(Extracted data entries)
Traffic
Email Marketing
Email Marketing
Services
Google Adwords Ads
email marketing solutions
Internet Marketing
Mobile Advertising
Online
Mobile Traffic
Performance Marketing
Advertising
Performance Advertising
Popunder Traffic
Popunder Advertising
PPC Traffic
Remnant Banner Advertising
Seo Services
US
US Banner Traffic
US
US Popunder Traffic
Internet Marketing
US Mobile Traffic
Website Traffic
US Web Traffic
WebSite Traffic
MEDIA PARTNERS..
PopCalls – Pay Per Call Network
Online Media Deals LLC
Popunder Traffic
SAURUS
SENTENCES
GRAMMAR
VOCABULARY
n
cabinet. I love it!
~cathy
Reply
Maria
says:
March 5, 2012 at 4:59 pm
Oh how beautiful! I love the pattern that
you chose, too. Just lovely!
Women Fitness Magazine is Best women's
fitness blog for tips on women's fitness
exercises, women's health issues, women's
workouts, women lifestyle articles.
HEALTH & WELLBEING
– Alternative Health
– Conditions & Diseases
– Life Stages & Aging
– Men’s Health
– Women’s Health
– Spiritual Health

* _PROBLEM DETAILS_
Report the number of lines, in the entries above, that contain the word "Banner", without any other text.

* _SOLUTION_
2